A difficulty with lists

Terry Reedy tjreedy at udel.edu
Wed Aug 15 20:21:22 EDT 2012


On 8/15/2012 5:58 PM, Rob Day wrote:

 > Madison May wrote:
>     The list nlist inside of function xx is not the same as the variable
>     u outside of the function:  nlist and u refer to two separate list
>     objects.  When you modify nlist, you are not modifying u.
>     <http://mail.python.org/mailman/listinfo/python-list>

This is confused and wrong. The parameter *name* 'nlist' of function xx 
is not the same as the *name* 'u' outside the function. The call xx(u) 
binds nlist to the same object that u is bound to. At that point, the 
two name *are* bound to the same list object. The statement 
"nlist+=[999]" dodifying nlist *does* modify u. The subsequent 
assignment statement "nlist=nlist[:-1]" rebinds 'nlist' to a *new* list 
object. That new object gets deleted when the function returns. So the 
rebinding is completely useless.

This sequence, modifying the input argument and then rebinding to a new 
object, is bad code.

> Well - that's not quite true. Before calling the function, u is [1, 2,
> 3, 4] - but after calling the function,  u is [1, 2, 3, 4, 999]. This is
> a result of using 'nlist += [999]' - the same thing doesn't happen if
> you use 'nlist = nlist+[999]' instead.
>
> I'm not completely aware of what's going on behind the scenes here, but

you got it right.

> I think the problem is that 'nlist' is actually a reference to a list
> object - it points to the same place as u.
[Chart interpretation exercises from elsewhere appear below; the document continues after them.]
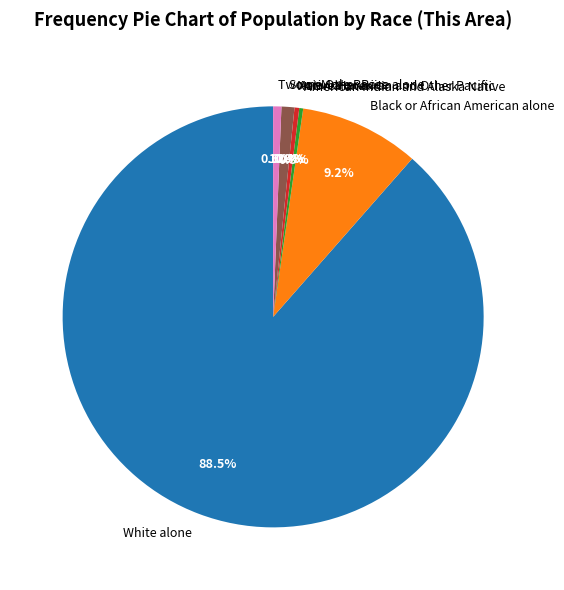

What is the largest slice in the pie chart?

White alone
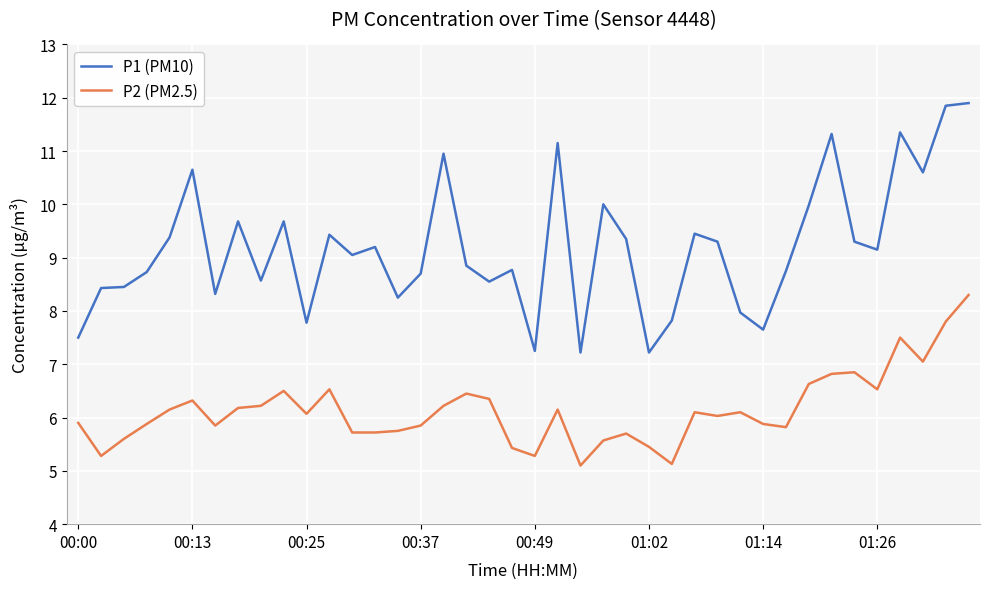

What is the difference between the maximum and minimum values in the P1 (PM10) series?

4.7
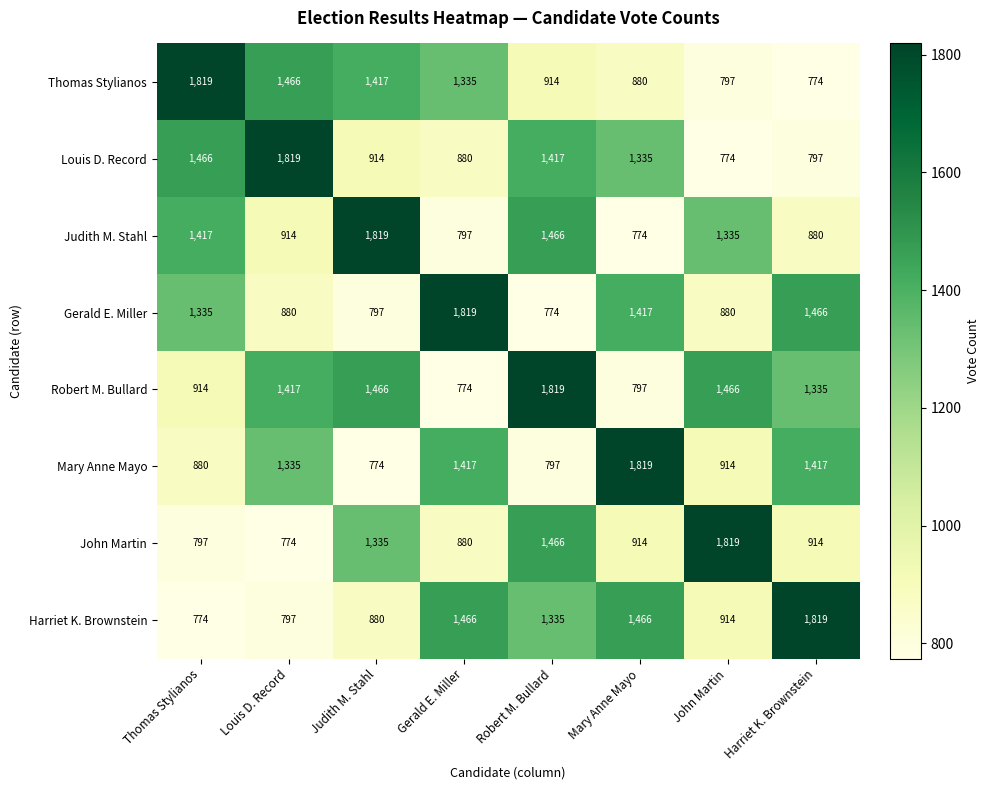

The Robert M. Bullard series shows 1819 at Robert M. Bullard. True or false?

True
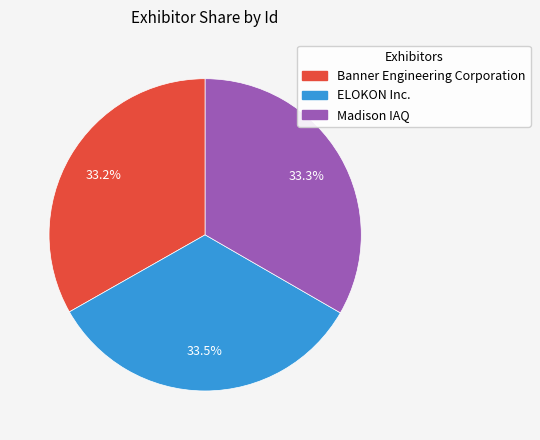

Approximately how many times larger is the value at Banner Engineering Corporation compared to ELOKON Inc.?

1.0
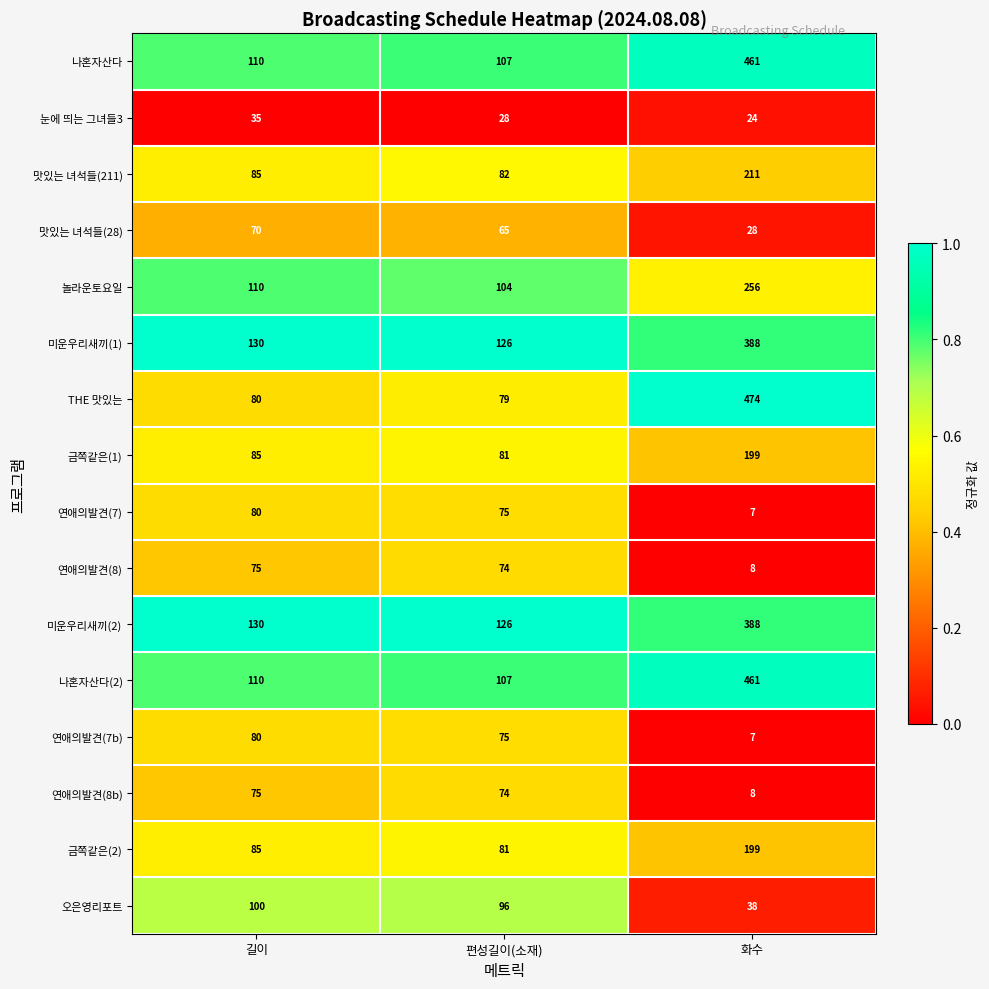

What is the difference between the highest and lowest values at 길이?

95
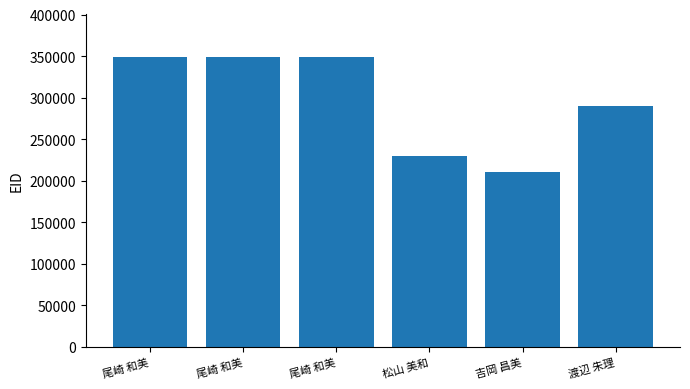

Which label corresponds to the smallest value in the chart?

吉岡 昌美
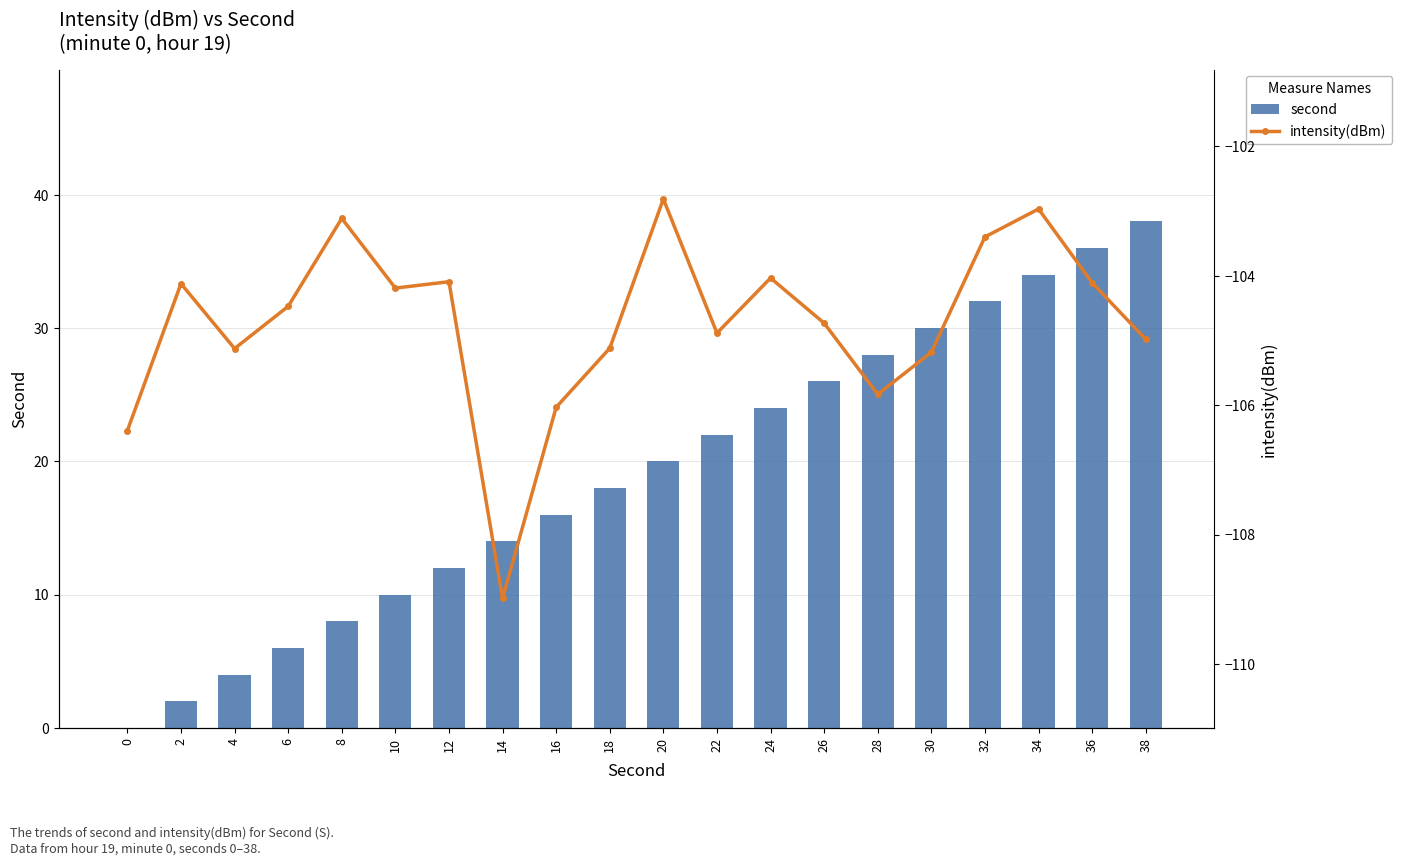

What is the minimum value for intensity(dBm)?

-109.0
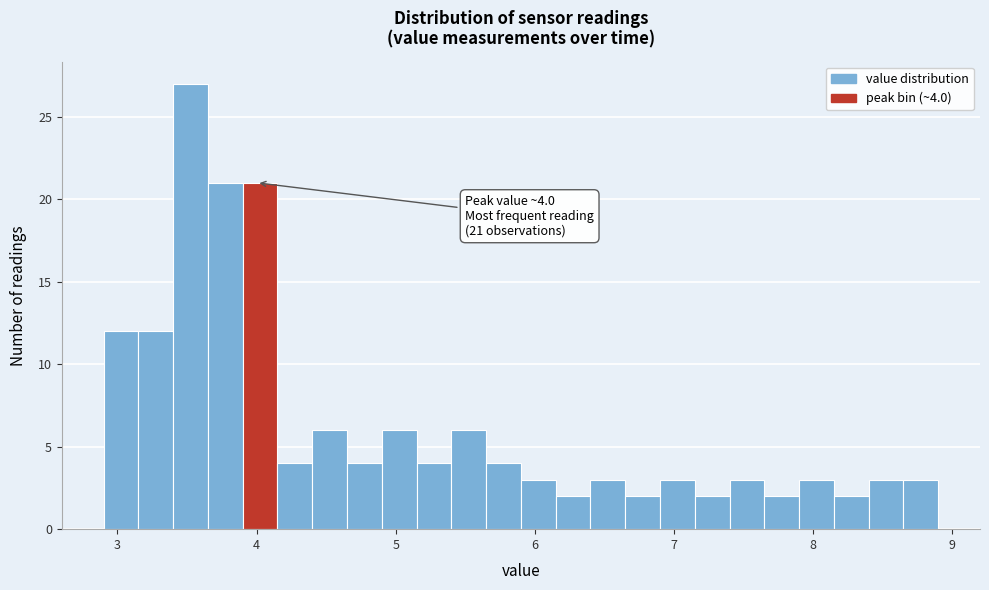

Read against the x-axis, roughly where is the centre of the tallest bar?

3.5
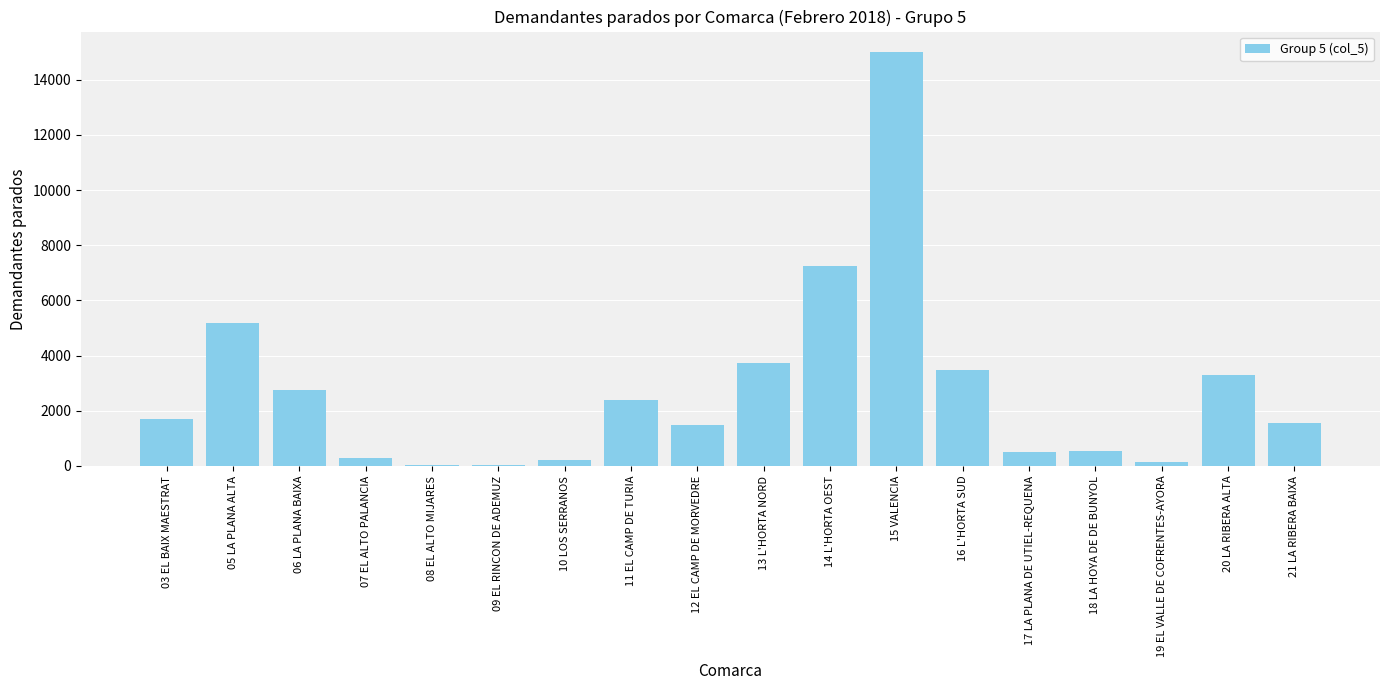

Where is the data nearest to the value 7512?

14 L'HORTA OEST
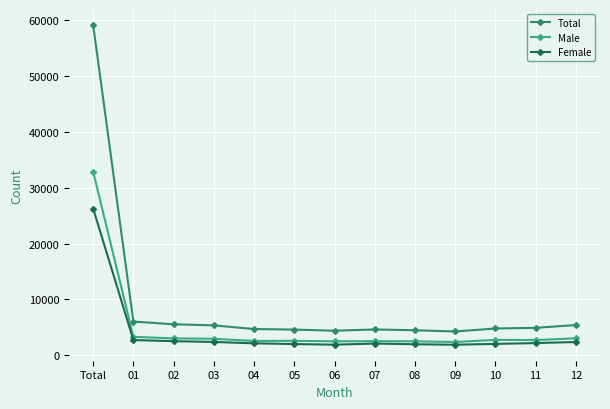

List the series in order of their overall mean, highest first.

Total, Male, Female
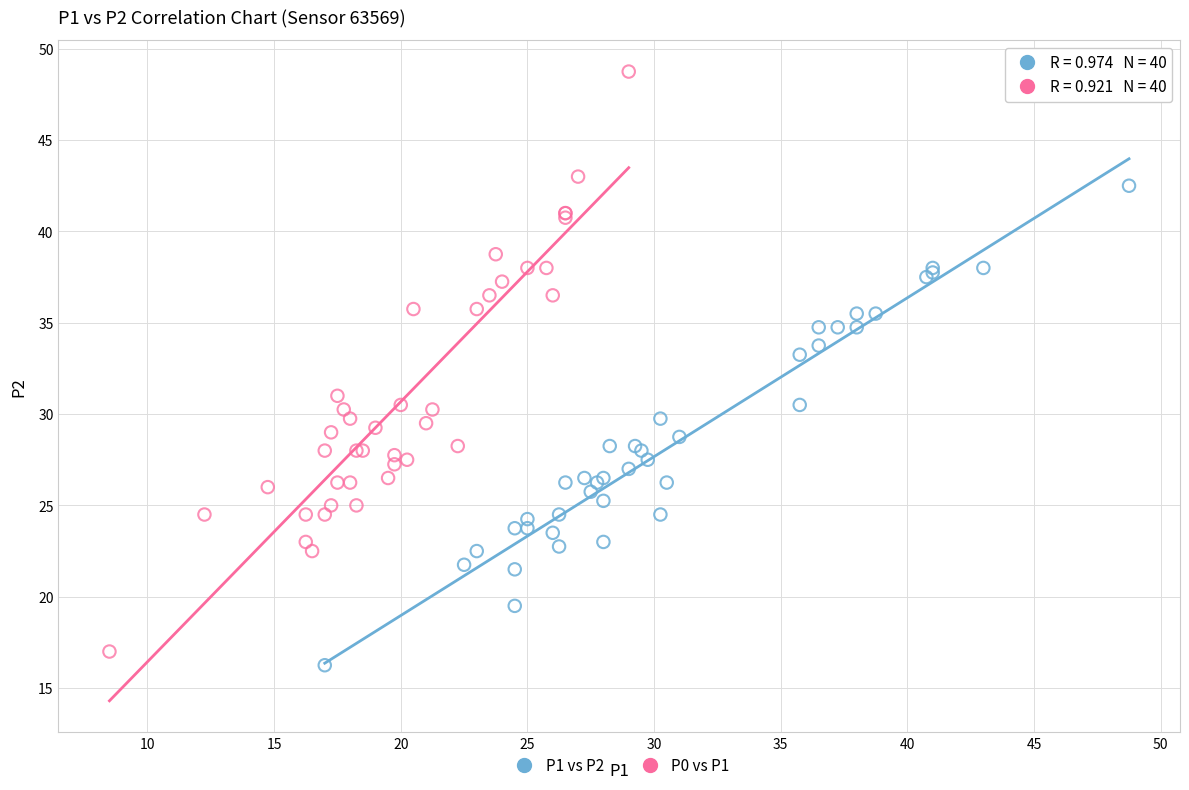

Which series has the largest Y range (max minus min)?

P0 vs P1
Calling a python function binds parameter names to argument objects or 
(for *args and **kwds parameters) a collection based on argument objects.

> When you assign to it within
> the function, then it becomes separate from u - which is why nlist =
> nlist+[999] and nlist = nlist[:-1] don't modify u - but if you modify
> nlist in place before doing that, such as by using +=, then it's still
> pointing to u, and so u gets modified as well.